Turning each string into a string-number-string tuple and then sorting this list of tuples, as suggested in another answer, will fail in some of your cases, since you apparently will have strings with multiple numbers appearing.

The other problem is correctness. Specifically, if the algorithm you described will ever permit A > B > ... > A, then your sort will be non-deterministic. In your case, I fear that it might, though I can't prove it. Consider some parsing cases such as:

  aa 0 aa
  aa 23aa
  aa 2a3aa
  aa 113aa
  aa 113 aa
  a 1-2 a
  a 13 a
  a 12 a
  a 2-3 a
  a 21 a
  a 2.3 a

Answer 10

Interesting little challenge, I enjoyed solving it.

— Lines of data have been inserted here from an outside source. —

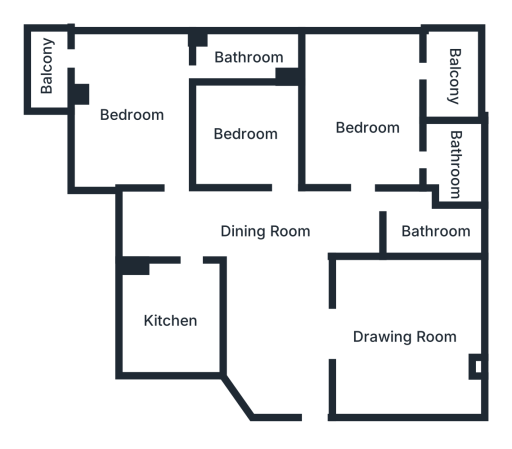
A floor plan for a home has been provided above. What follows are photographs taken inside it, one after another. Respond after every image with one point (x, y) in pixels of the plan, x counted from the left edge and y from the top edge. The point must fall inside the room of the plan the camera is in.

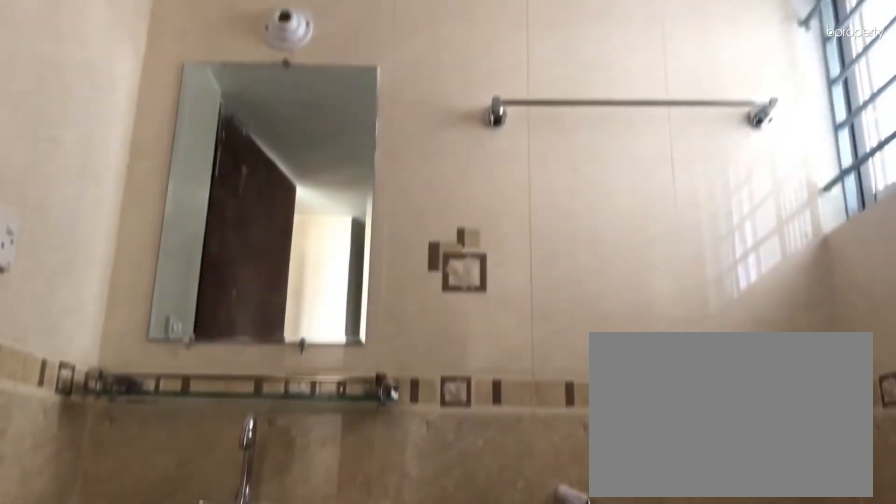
(457, 161)
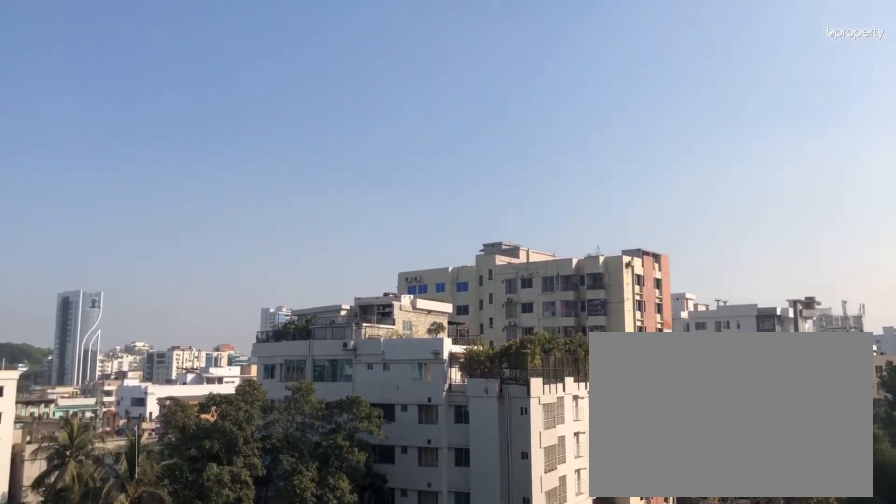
(454, 76)
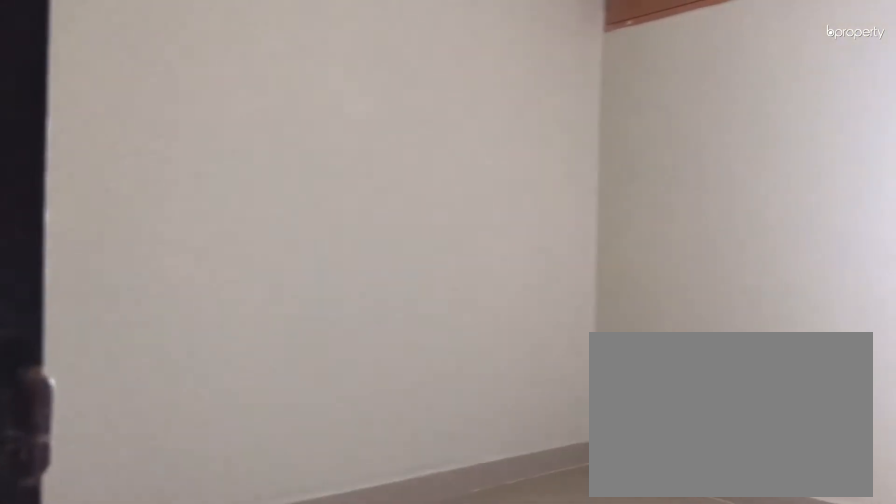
(245, 132)
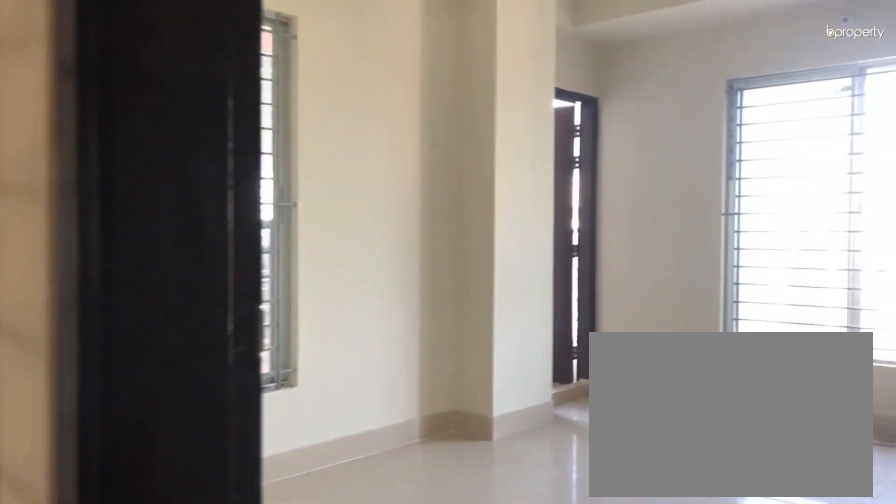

Here is my take at the problem:

String[] strs =
{
  "eee 5 ddd jpeg2001 eee",
  "eee 123 ddd jpeg2000 eee",
  "ddd",
  "aaa 5 yy 6",
  "ccc 555",
  "bbb 3 ccc",
  "bbb 9 a",
  "",
  "eee 4 ddd jpeg2001 eee",
  "ccc 11",
  "bbb 12 ccc",
  "aaa 5 yy 22",
  "aaa",
  "eee 3 ddd jpeg2000 eee",
  "ccc 5",
};

Pattern splitter = Pattern.compile("(\\d+|\\D+)");

public class InternalNumberComparator implements Comparator
{
  public int compare(Object o1, Object o2)
  {
    // I deliberately use the Java 1.4 syntax, 
    // all this can be improved with 1.5's generics
    String s1 = (String)o1, s2 = (String)o2;
    // We split each string as runs of number/non-number strings
    ArrayList sa1 = split(s1);
    ArrayList sa2 = split(s2);
    // Nothing or different structure
    if (sa1.size() == 0 || sa1.size() != sa2.size())
    {
      // Just compare the original strings
      return s1.compareTo(s2);
    }
    int i = 0;
    String si1 = "";
    String si2 = "";
    // Compare beginning of string
    for (; i < sa1.size(); i++)
    {
      si1 = (String)sa1.get(i);
      si2 = (String)sa2.get(i);
      if (!si1.equals(si2))
        break;  // Until we find a difference
    }
    // No difference found?
    if (i == sa1.size())
      return 0; // Same strings!

    // Try to convert the different run of characters to number
    int val1, val2;
    try
    {
      val1 = Integer.parseInt(si1);
      val2 = Integer.parseInt(si2);
    }
    catch (NumberFormatException e)
    {
      return s1.compareTo(s2);  // Strings differ on a non-number
    }

    // Compare remainder of string
    for (i++; i < sa1.size(); i++)
    {
      si1 = (String)sa1.get(i);
      si2 = (String)sa2.get(i);
      if (!si1.equals(si2))
      {
        return s1.compareTo(s2);  // Strings differ
      }
    }

    // Here, the strings differ only on a number
    return val1 < val2 ? -1 : 1;
  }

  ArrayList split(String s)
  {
    ArrayList r = new ArrayList();
    Matcher matcher = splitter.matcher(s);
    while (matcher.find())
    {
      String m = matcher.group(1);
      r.add(m);
    }
    return r;
  }
}

Arrays.sort(strs, new InternalNumberComparator());

This algorithm need much more testing, but it seems to behave rather nicely.

[EDIT] I added some more comments to be clearer. I see there are much more answers than when I started to code this... But I hope I provided a good starting base and/or some ideas.